Kuwaiti riot police encircled the crowd of men protesting peacefully in their traditional Kuwaiti dress.

On Thursday, the U.S. consulate in Berlin was partially evacuated after an employee fell ill on opening a suspicious envelope. Bangladeshi Islamists tried to march on the U.S. embassy in Dhaka and Iranian students protested in Tehran.

Earlier in the week, there were protests outside U.S. missions in Tunisia, Morocco and Sudan.

The U.S. ambassador to Libya was killed during a protest against the film on Tuesday at the U.S. consulate in the eastern Libyan city of Benghazi when Islamists armed with guns, mortars and grenades staged military-style assaults on the mission and a safe house refuge.

A Libyan doctor at a Benghazi hospital said Stevens died of smoke inhalation. U.S. information technology specialist Sean Smith also died at the consulate, while two other Americans were killed when a squad of U.S. troops sent by helicopter from Tripoli to rescue diplomats from the safe house came under mortar attack.

FIRST U.S. AMBASSADOR KILLED SINCE 1979

Stevens, 52, had spent a career operating in perilous places, mostly in the Arab world, and became the first American ambassador killed in an attack since Adolph Dubs, the U.S. envoy to Afghanistan, died in a 1979 kidnapping attempt.

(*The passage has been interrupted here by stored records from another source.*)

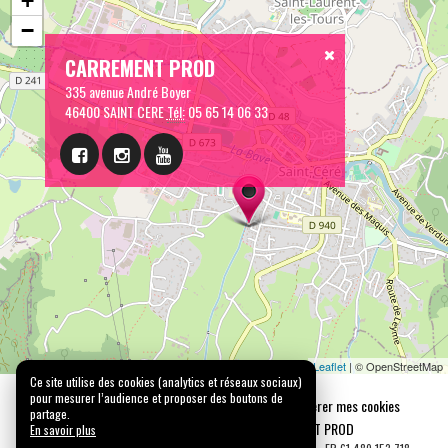
+
−
CARREMENT PROD
335 avenue André Boyer
46400 SAINT CERE
Tél:
05 65 14 06 33
Leaflet
| © OpenStreetMap
Ce site utilise des cookies (analytics et réseaux sociaux)
pour mesurer l’audience et proposer des boutons de
Mentions légales
Confidentialité
Gérer mes cookies
partage.
Tous droits réservés © 2026 |
CARREMENT PROD
En savoir plus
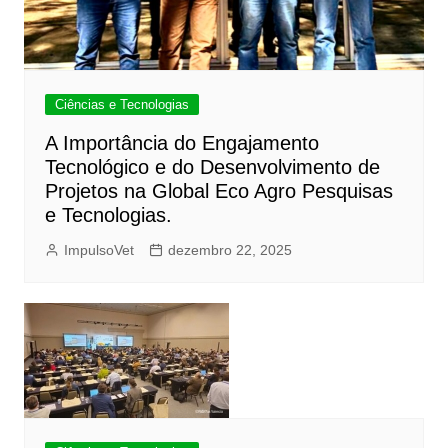
Ciências e Tecnologias
A Importância do Engajamento
Tecnológico e do Desenvolvimento de
Projetos na Global Eco Agro Pesquisas
e Tecnologias.
ImpulsoVet
dezembro 22, 2025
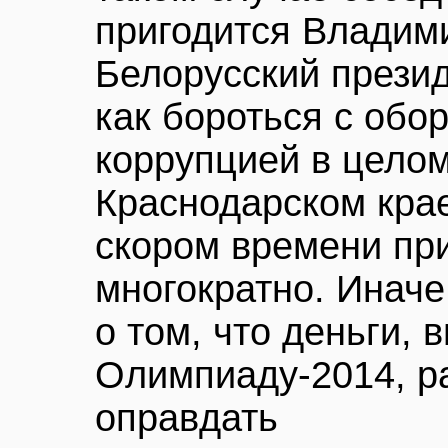
пригодится Владим
Белорусский прези
как бороться с обо
коррупцией в целом
Краснодарском крае
скором времени пр
многократно. Иначе
о том, что деньги,
Олимпиаду-2014, ра
оправдать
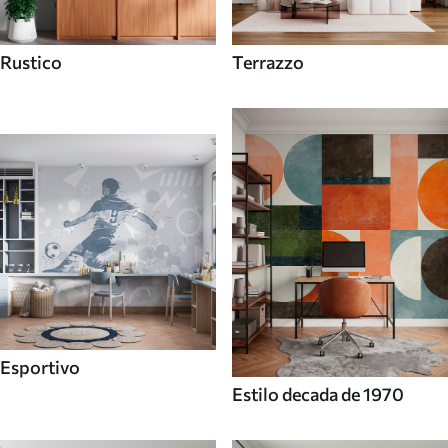
Rustico
Terrazzo
Esportivo
Estilo decada de 1970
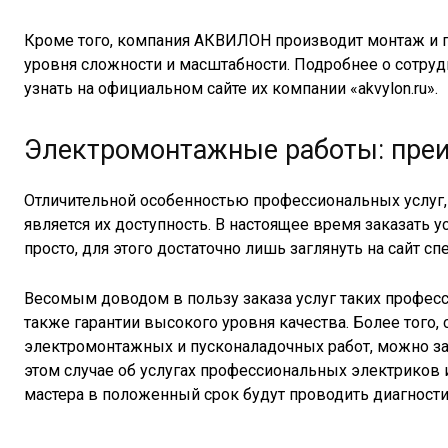
Кроме того, компания АКВИЛОН производит монтаж и 
уровня сложности и масштабности. Подробнее о сотру
узнать на официальном сайте их компании «akvylon.ru».
Электромонтажные работы: преи
Отличительной особенностью профессиональных услуг
является их доступность. В настоящее время заказать
просто, для этого достаточно лишь заглянуть на сайт с
Весомым доводом в пользу заказа услуг таких професс
также гарантии высокого уровня качества. Более того
электромонтажных и пусконаладочных работ, можно за
этом случае об услугах профессиональных электриков 
мастера в положенный срок будут проводить диагност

Tuesday's incident, on what was the 11th anniversary of al Qaeda's attacks on the United States on September 11, 2001, has created an unwanted foreign policy crisis for Obama ahead of his bid for reelection in November.

Speaking at a campaign rally in Colorado on Thursday, Obama said he had ordered his administration to do whatever was necessary to protect Americans abroad and that aides had been in contact with other governments "to let them know they've got a responsibility to protect our citizens."